Dan Shanahan has claimed his brother Maurice was jeered by the Clare bench as he took his last-gasp free to force a replay.
The Waterford selector’s younger sibling succeeded in converting the placed ball from close to the Kinane Stand sideline but it wasn’t without intimidation, he claimed.
“Again, I think Maurice deserves respect; it took a lot of liathróidí to put the ball over the bar. A lot of heckles. He got a lot of heckling now, to be honest with you.
“I’m talking from the Clare bench now, lads. From the crowd and stuff like that. That’s just the way it is, I suppose. That’s sport.”
When asked to confirm it came from the direction of the Clare area of the sideline, Shanahan said: “I’ll leave it up to ye to imagine that. I think a draw was a fair result.”
Like Davy Fitzgerald and Derek McGrath, Shanahan played down the first-half incident when the trio and Dónal Óg Cusack became embroiled in a heated stand-off.
“Ah, look, that’s handbags stuff, lads. Only handbags stuff. These things happen. You’ve two benches and they’re going to back up with you. Davy’s going to back up Clare and we’re obviously going to back up our young fellas.”
Meanwhile, there will be no International Rules series this year after the AFL and GAA agreed to defer the competition until next year, where two tests will be played in Australia.
The organisations have also committed to a further two-games series in Ireland.

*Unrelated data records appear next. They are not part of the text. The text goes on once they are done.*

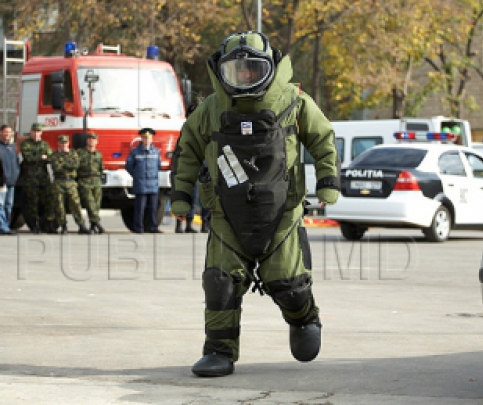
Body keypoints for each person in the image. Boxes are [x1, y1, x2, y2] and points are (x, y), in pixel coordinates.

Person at [170, 31, 340, 377]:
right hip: (225, 213)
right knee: (220, 281)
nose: (246, 77)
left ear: (270, 68)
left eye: (253, 70)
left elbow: (322, 138)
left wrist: (328, 182)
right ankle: (218, 349)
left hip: (282, 212)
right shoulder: (211, 110)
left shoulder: (294, 102)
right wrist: (180, 194)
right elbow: (187, 150)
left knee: (288, 282)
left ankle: (304, 318)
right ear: (223, 72)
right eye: (238, 71)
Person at [49, 135, 89, 234]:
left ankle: (81, 225)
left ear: (68, 143)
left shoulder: (73, 153)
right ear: (58, 144)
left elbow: (75, 165)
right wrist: (68, 163)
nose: (64, 145)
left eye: (65, 143)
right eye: (62, 143)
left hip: (71, 182)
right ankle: (63, 226)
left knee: (75, 204)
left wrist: (63, 163)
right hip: (59, 181)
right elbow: (56, 167)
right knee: (59, 205)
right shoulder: (54, 155)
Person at [20, 122, 55, 234]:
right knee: (32, 202)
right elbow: (28, 158)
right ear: (31, 131)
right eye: (34, 131)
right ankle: (34, 224)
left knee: (48, 200)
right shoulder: (26, 144)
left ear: (41, 132)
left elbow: (51, 157)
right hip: (31, 178)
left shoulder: (44, 144)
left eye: (38, 131)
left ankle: (48, 224)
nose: (36, 133)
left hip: (43, 177)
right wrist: (42, 157)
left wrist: (44, 158)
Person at [125, 127, 162, 233]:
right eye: (145, 138)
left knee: (153, 208)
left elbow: (158, 166)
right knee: (140, 208)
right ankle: (138, 227)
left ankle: (153, 227)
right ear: (141, 138)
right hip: (140, 184)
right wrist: (137, 175)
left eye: (149, 138)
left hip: (153, 184)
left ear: (152, 139)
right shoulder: (135, 152)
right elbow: (129, 166)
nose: (147, 140)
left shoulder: (156, 152)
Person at [76, 132, 106, 234]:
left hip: (96, 181)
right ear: (86, 141)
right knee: (90, 203)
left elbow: (101, 168)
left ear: (96, 141)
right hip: (84, 181)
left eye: (93, 139)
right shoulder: (80, 153)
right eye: (89, 139)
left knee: (96, 204)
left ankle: (93, 226)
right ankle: (97, 223)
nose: (91, 141)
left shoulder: (98, 154)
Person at [0, 124, 20, 232]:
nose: (7, 134)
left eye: (9, 132)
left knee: (9, 205)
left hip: (11, 182)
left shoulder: (12, 147)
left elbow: (16, 163)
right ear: (0, 132)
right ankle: (0, 226)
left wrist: (16, 176)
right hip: (2, 182)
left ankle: (6, 225)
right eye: (5, 132)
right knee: (0, 204)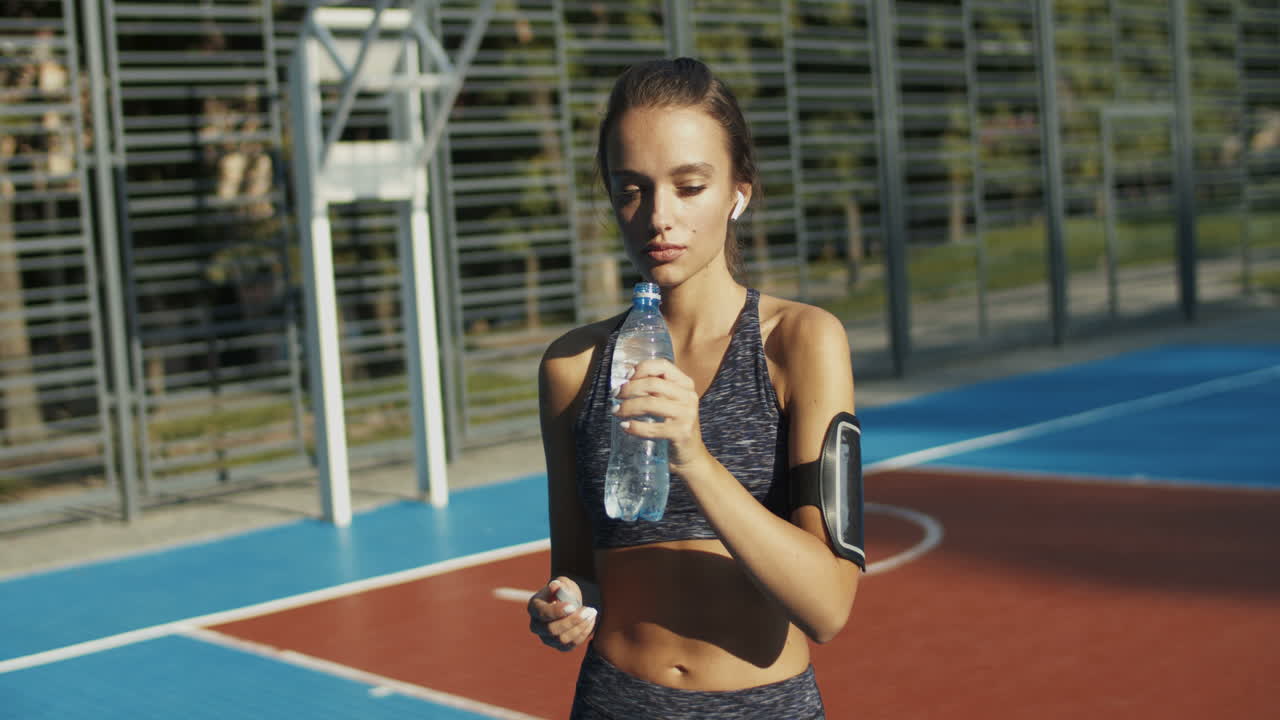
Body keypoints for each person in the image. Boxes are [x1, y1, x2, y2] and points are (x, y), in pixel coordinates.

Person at [528, 57, 862, 719]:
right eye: (632, 188)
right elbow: (580, 570)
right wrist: (564, 604)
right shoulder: (572, 367)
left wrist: (695, 458)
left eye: (688, 185)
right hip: (615, 701)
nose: (658, 216)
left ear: (739, 189)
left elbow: (828, 606)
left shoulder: (798, 342)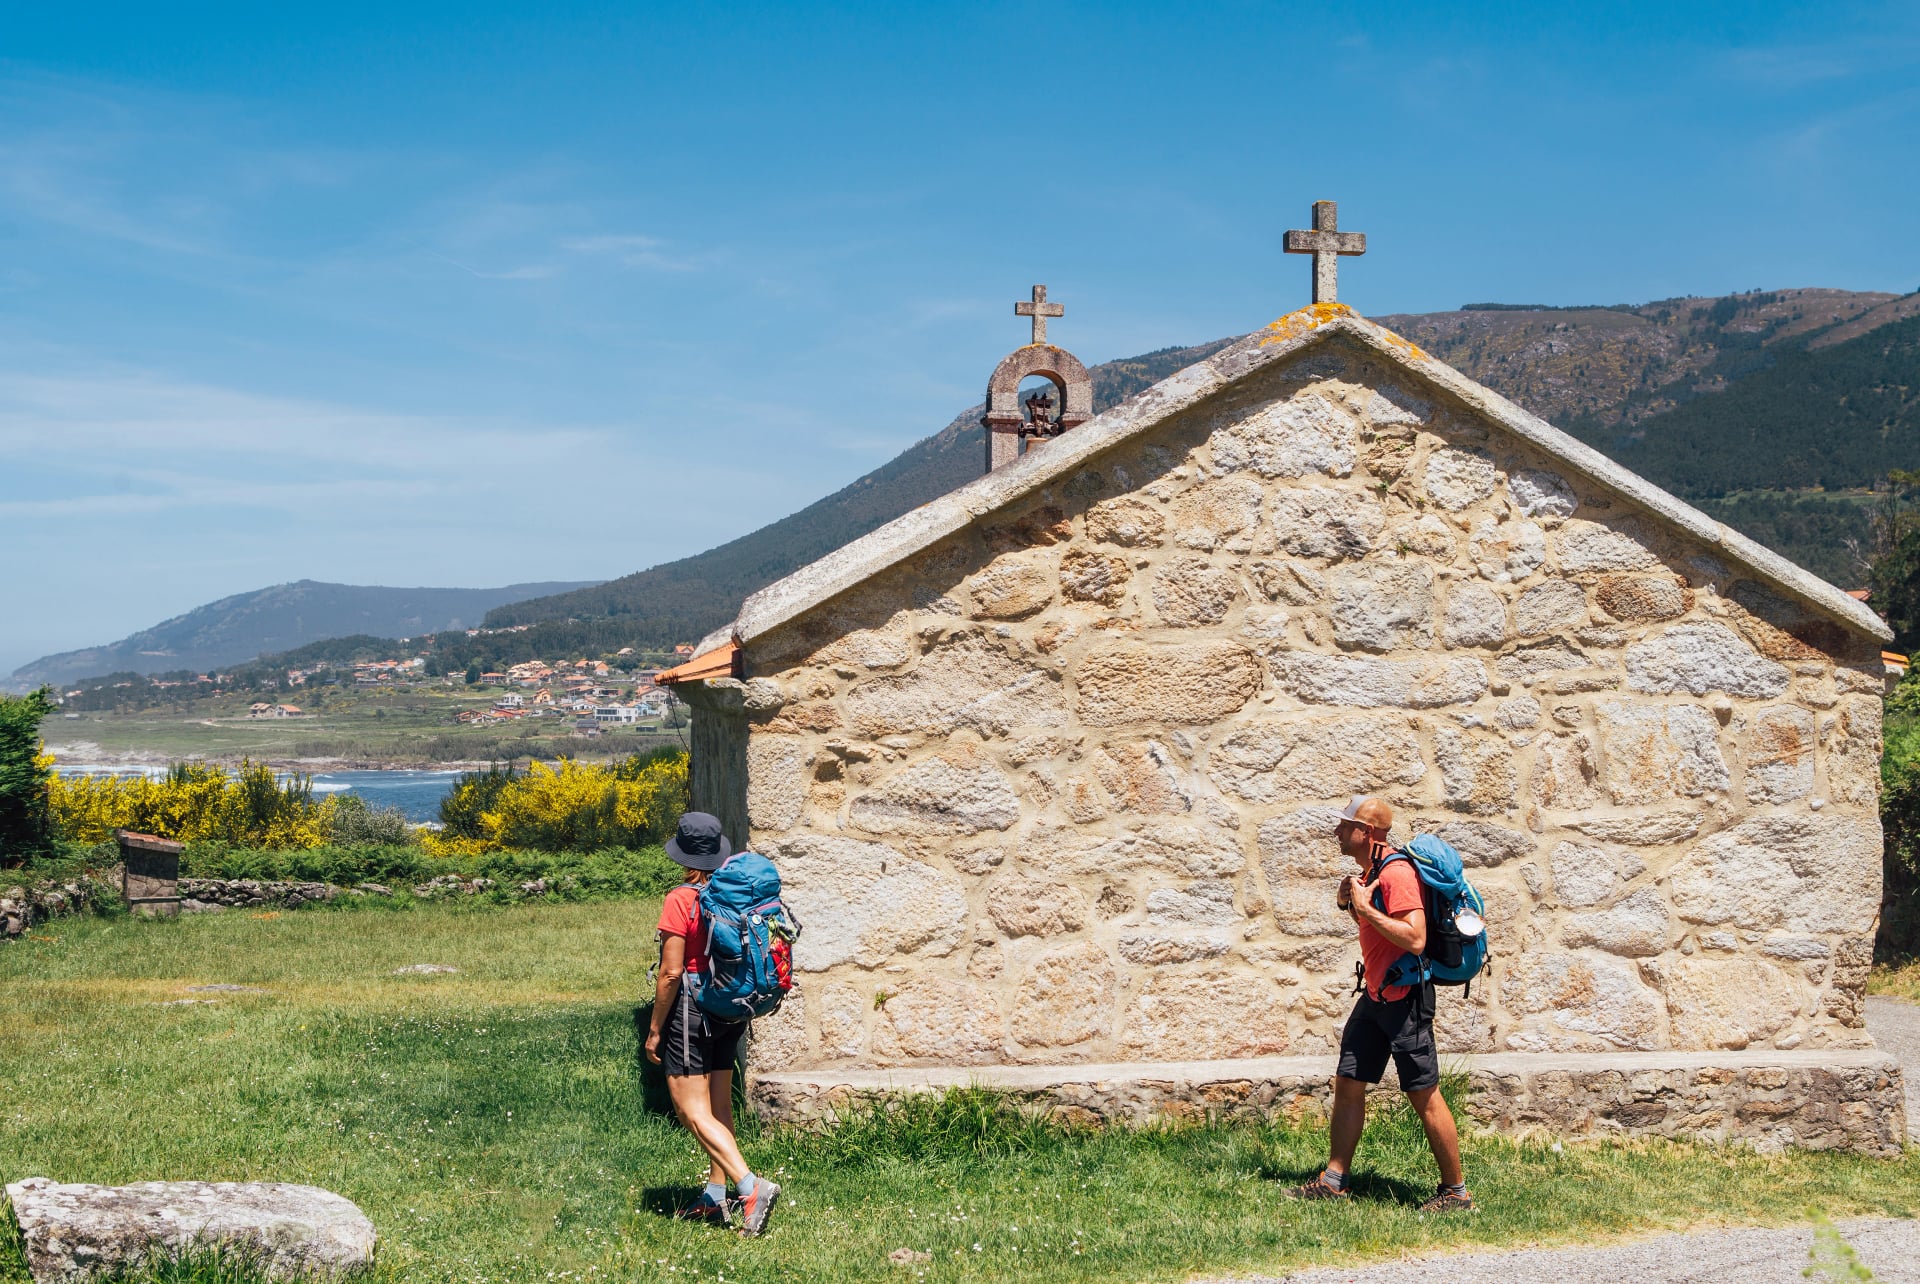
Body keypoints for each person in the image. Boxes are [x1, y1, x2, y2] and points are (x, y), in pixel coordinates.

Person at [1288, 795, 1473, 1213]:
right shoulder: (1371, 872)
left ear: (1366, 831)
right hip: (1374, 997)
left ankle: (1457, 1193)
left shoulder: (1398, 873)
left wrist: (1367, 909)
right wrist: (1351, 905)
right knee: (1349, 1081)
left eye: (1344, 824)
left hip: (1406, 1001)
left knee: (1424, 1094)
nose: (1337, 831)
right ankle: (1334, 1180)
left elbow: (1415, 937)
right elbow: (1378, 932)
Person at [644, 811, 782, 1236]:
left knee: (690, 1108)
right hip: (730, 1004)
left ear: (683, 854)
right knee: (720, 1107)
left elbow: (669, 974)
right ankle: (715, 1195)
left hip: (692, 1008)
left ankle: (749, 1186)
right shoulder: (735, 892)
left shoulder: (680, 899)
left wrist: (654, 1031)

It had been left in the AFL’s hands to look into the feasibility of staging one or two tests in the US this autumn. However, they had no success and instead the concept game will return to Australia in 2017, having last been played there in 2014.
That said, the pair are looking into the adaptation of the game for an exhibition series Stateside in the future, likely to be a 12 or 13-man game.
“It was not possible to organise a two-game series in Australia this year and for that reason, we have decided to take a long-term view of the series and press pause for 2016,” stated GAA president, Aogán Ó Fearghail.
“The success of the last two series has been based on the ability of both teams to attract the finest talent to their ranks making for close, competitive, and entertaining games. The aim of the series continuing in this vein is shared by both organisations and we believe these aspirations are best served by the staging of two games in a given year.
“We have committed to three series for the moment, beginning in Australia in 2017 with the timing for the Irish and US events to be confirmed later in the year as to whether they should take place in consecutive years, every second year or some other combination. We look forward to working with the AFL in the planning of future series.”
Meanwhile, Hawk-Eye score detection technology will first come into operation at Semple Stadium when Tipperary and Cork face off in their Munster SHC quarter-final on May 22.
Elsewhere, former Galway hurling manager Anthony Cunningham has joined Mick Lillis’s backroom team in Laois as coach. Cunningham guided Westmeath’s Garrycastle to an All-Ireland final in 2012 and St Brigids of Roscommon to a Connacht title in 2006.